## What you need to do
Reproduce the following records verbatim.

-- START Dataset excerpts --

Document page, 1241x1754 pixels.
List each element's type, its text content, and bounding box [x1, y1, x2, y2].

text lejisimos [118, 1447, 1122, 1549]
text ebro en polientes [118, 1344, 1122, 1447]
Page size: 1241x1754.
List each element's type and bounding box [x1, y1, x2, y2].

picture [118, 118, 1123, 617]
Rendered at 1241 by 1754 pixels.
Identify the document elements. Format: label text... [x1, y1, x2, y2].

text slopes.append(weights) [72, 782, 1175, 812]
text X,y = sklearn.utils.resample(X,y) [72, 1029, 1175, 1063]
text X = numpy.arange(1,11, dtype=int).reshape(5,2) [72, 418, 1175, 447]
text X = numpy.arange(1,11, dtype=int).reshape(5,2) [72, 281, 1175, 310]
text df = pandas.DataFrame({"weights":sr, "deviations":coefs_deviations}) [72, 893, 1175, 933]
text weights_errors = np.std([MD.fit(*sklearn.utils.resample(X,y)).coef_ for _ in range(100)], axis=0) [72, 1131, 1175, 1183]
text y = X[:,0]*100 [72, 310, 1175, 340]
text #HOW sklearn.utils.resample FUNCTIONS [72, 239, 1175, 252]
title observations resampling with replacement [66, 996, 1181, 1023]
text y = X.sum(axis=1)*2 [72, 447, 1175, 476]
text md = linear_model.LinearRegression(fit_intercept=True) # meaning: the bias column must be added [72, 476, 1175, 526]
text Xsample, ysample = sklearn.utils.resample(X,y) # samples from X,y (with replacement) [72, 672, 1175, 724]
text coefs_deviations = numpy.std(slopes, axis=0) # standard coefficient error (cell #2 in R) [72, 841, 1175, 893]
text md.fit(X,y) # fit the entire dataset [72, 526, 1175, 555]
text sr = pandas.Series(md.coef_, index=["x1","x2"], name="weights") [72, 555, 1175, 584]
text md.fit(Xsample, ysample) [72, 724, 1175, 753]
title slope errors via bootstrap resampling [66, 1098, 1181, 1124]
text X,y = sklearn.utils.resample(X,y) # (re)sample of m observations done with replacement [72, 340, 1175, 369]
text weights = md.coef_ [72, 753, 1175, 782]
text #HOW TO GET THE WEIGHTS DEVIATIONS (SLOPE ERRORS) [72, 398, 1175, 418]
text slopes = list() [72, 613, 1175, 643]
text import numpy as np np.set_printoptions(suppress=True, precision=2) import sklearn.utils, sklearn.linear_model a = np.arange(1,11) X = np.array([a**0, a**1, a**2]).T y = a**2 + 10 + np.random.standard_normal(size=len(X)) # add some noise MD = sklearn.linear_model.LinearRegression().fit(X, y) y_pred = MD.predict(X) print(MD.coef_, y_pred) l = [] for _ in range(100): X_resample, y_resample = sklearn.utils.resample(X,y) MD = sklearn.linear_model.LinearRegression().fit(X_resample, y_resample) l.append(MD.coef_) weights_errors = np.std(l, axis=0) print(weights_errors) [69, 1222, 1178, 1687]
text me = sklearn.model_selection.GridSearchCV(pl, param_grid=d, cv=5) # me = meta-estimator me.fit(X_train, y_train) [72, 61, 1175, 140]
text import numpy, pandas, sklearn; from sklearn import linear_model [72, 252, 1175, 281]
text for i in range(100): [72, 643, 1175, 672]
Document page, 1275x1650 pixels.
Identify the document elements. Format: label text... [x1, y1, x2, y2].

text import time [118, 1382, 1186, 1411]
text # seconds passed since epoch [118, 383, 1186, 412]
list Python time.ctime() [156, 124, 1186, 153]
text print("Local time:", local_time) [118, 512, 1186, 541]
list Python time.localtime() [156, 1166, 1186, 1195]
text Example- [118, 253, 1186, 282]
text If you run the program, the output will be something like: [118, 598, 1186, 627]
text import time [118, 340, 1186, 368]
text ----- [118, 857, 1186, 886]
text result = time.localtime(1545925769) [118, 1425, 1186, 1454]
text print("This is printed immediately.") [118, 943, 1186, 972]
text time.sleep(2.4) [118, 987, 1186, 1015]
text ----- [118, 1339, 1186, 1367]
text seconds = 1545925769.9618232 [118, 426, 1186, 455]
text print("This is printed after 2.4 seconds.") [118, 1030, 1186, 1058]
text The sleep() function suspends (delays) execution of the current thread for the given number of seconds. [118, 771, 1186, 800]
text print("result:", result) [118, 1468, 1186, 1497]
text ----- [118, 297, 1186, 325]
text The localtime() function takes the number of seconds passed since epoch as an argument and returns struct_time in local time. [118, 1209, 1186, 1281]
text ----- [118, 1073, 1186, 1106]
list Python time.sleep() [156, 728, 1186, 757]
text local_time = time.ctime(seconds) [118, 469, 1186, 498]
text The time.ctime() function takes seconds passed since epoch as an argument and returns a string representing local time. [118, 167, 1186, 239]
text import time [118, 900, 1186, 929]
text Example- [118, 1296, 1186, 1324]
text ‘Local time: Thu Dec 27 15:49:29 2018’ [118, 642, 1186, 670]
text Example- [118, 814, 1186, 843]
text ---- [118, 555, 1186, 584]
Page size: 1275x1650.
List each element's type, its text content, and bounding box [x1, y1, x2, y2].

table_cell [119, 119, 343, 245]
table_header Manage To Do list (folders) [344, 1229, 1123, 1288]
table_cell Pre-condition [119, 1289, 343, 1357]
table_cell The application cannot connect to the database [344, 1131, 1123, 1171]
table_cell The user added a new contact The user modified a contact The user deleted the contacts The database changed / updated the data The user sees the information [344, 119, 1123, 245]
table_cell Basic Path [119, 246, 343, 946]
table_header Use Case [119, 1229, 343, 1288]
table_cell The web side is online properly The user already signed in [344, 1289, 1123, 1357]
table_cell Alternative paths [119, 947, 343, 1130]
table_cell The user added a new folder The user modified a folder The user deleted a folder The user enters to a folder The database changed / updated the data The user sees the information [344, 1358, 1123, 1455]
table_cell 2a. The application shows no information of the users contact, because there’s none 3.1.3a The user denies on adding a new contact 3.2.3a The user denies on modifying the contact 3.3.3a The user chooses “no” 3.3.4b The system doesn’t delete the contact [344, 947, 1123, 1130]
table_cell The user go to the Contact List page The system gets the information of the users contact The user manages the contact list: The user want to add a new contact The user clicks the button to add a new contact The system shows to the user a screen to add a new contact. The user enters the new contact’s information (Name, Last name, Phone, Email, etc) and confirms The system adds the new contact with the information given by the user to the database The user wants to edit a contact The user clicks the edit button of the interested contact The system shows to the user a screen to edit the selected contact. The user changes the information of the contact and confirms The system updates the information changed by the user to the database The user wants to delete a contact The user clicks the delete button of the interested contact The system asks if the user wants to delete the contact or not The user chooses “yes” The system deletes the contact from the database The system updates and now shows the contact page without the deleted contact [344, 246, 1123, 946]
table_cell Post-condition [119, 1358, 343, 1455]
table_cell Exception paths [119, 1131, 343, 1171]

-- END Dataset excerpts --

## Result
Document page, 1241x1754 pixels.
List each element's type, its text content, and bounding box [x1, y1, x2, y2].

text lejisimos [118, 1447, 1122, 1549]
text ebro en polientes [118, 1344, 1122, 1447]
Page size: 1241x1754.
List each element's type and bounding box [x1, y1, x2, y2].

picture [118, 118, 1123, 617]
Rendered at 1241 by 1754 pixels.
Identify the document elements. Format: label text... [x1, y1, x2, y2].

text slopes.append(weights) [72, 782, 1175, 812]
text X,y = sklearn.utils.resample(X,y) [72, 1029, 1175, 1063]
text X = numpy.arange(1,11, dtype=int).reshape(5,2) [72, 418, 1175, 447]
text X = numpy.arange(1,11, dtype=int).reshape(5,2) [72, 281, 1175, 310]
text df = pandas.DataFrame({"weights":sr, "deviations":coefs_deviations}) [72, 893, 1175, 933]
text weights_errors = np.std([MD.fit(*sklearn.utils.resample(X,y)).coef_ for _ in range(100)], axis=0) [72, 1131, 1175, 1183]
text y = X[:,0]*100 [72, 310, 1175, 340]
text #HOW sklearn.utils.resample FUNCTIONS [72, 239, 1175, 252]
title observations resampling with replacement [66, 996, 1181, 1023]
text y = X.sum(axis=1)*2 [72, 447, 1175, 476]
text md = linear_model.LinearRegression(fit_intercept=True) # meaning: the bias column must be added [72, 476, 1175, 526]
text Xsample, ysample = sklearn.utils.resample(X,y) # samples from X,y (with replacement) [72, 672, 1175, 724]
text coefs_deviations = numpy.std(slopes, axis=0) # standard coefficient error (cell #2 in R) [72, 841, 1175, 893]
text md.fit(X,y) # fit the entire dataset [72, 526, 1175, 555]
text sr = pandas.Series(md.coef_, index=["x1","x2"], name="weights") [72, 555, 1175, 584]
text md.fit(Xsample, ysample) [72, 724, 1175, 753]
title slope errors via bootstrap resampling [66, 1098, 1181, 1124]
text X,y = sklearn.utils.resample(X,y) # (re)sample of m observations done with replacement [72, 340, 1175, 369]
text weights = md.coef_ [72, 753, 1175, 782]
text #HOW TO GET THE WEIGHTS DEVIATIONS (SLOPE ERRORS) [72, 398, 1175, 418]
text slopes = list() [72, 613, 1175, 643]
text import numpy as np np.set_printoptions(suppress=True, precision=2) import sklearn.utils, sklearn.linear_model a = np.arange(1,11) X = np.array([a**0, a**1, a**2]).T y = a**2 + 10 + np.random.standard_normal(size=len(X)) # add some noise MD = sklearn.linear_model.LinearRegression().fit(X, y) y_pred = MD.predict(X) print(MD.coef_, y_pred) l = [] for _ in range(100): X_resample, y_resample = sklearn.utils.resample(X,y) MD = sklearn.linear_model.LinearRegression().fit(X_resample, y_resample) l.append(MD.coef_) weights_errors = np.std(l, axis=0) print(weights_errors) [69, 1222, 1178, 1687]
text me = sklearn.model_selection.GridSearchCV(pl, param_grid=d, cv=5) # me = meta-estimator me.fit(X_train, y_train) [72, 61, 1175, 140]
text import numpy, pandas, sklearn; from sklearn import linear_model [72, 252, 1175, 281]
text for i in range(100): [72, 643, 1175, 672]
Document page, 1275x1650 pixels.
Identify the document elements. Format: label text... [x1, y1, x2, y2].

text import time [118, 1382, 1186, 1411]
text # seconds passed since epoch [118, 383, 1186, 412]
list Python time.ctime() [156, 124, 1186, 153]
text print("Local time:", local_time) [118, 512, 1186, 541]
list Python time.localtime() [156, 1166, 1186, 1195]
text Example- [118, 253, 1186, 282]
text If you run the program, the output will be something like: [118, 598, 1186, 627]
text import time [118, 340, 1186, 368]
text ----- [118, 857, 1186, 886]
text result = time.localtime(1545925769) [118, 1425, 1186, 1454]
text print("This is printed immediately.") [118, 943, 1186, 972]
text time.sleep(2.4) [118, 987, 1186, 1015]
text ----- [118, 1339, 1186, 1367]
text seconds = 1545925769.9618232 [118, 426, 1186, 455]
text print("This is printed after 2.4 seconds.") [118, 1030, 1186, 1058]
text The sleep() function suspends (delays) execution of the current thread for the given number of seconds. [118, 771, 1186, 800]
text print("result:", result) [118, 1468, 1186, 1497]
text ----- [118, 297, 1186, 325]
text The localtime() function takes the number of seconds passed since epoch as an argument and returns struct_time in local time. [118, 1209, 1186, 1281]
text ----- [118, 1073, 1186, 1106]
list Python time.sleep() [156, 728, 1186, 757]
text local_time = time.ctime(seconds) [118, 469, 1186, 498]
text The time.ctime() function takes seconds passed since epoch as an argument and returns a string representing local time. [118, 167, 1186, 239]
text import time [118, 900, 1186, 929]
text Example- [118, 1296, 1186, 1324]
text ‘Local time: Thu Dec 27 15:49:29 2018’ [118, 642, 1186, 670]
text Example- [118, 814, 1186, 843]
text ---- [118, 555, 1186, 584]
Page size: 1275x1650.
List each element's type, its text content, and bounding box [x1, y1, x2, y2].

table_cell [119, 119, 343, 245]
table_header Manage To Do list (folders) [344, 1229, 1123, 1288]
table_cell Pre-condition [119, 1289, 343, 1357]
table_cell The application cannot connect to the database [344, 1131, 1123, 1171]
table_cell The user added a new contact The user modified a contact The user deleted the contacts The database changed / updated the data The user sees the information [344, 119, 1123, 245]
table_cell Basic Path [119, 246, 343, 946]
table_header Use Case [119, 1229, 343, 1288]
table_cell The web side is online properly The user already signed in [344, 1289, 1123, 1357]
table_cell Alternative paths [119, 947, 343, 1130]
table_cell The user added a new folder The user modified a folder The user deleted a folder The user enters to a folder The database changed / updated the data The user sees the information [344, 1358, 1123, 1455]
table_cell 2a. The application shows no information of the users contact, because there’s none 3.1.3a The user denies on adding a new contact 3.2.3a The user denies on modifying the contact 3.3.3a The user chooses “no” 3.3.4b The system doesn’t delete the contact [344, 947, 1123, 1130]
table_cell The user go to the Contact List page The system gets the information of the users contact The user manages the contact list: The user want to add a new contact The user clicks the button to add a new contact The system shows to the user a screen to add a new contact. The user enters the new contact’s information (Name, Last name, Phone, Email, etc) and confirms The system adds the new contact with the information given by the user to the database The user wants to edit a contact The user clicks the edit button of the interested contact The system shows to the user a screen to edit the selected contact. The user changes the information of the contact and confirms The system updates the information changed by the user to the database The user wants to delete a contact The user clicks the delete button of the interested contact The system asks if the user wants to delete the contact or not The user chooses “yes” The system deletes the contact from the database The system updates and now shows the contact page without the deleted contact [344, 246, 1123, 946]
table_cell Post-condition [119, 1358, 343, 1455]
table_cell Exception paths [119, 1131, 343, 1171]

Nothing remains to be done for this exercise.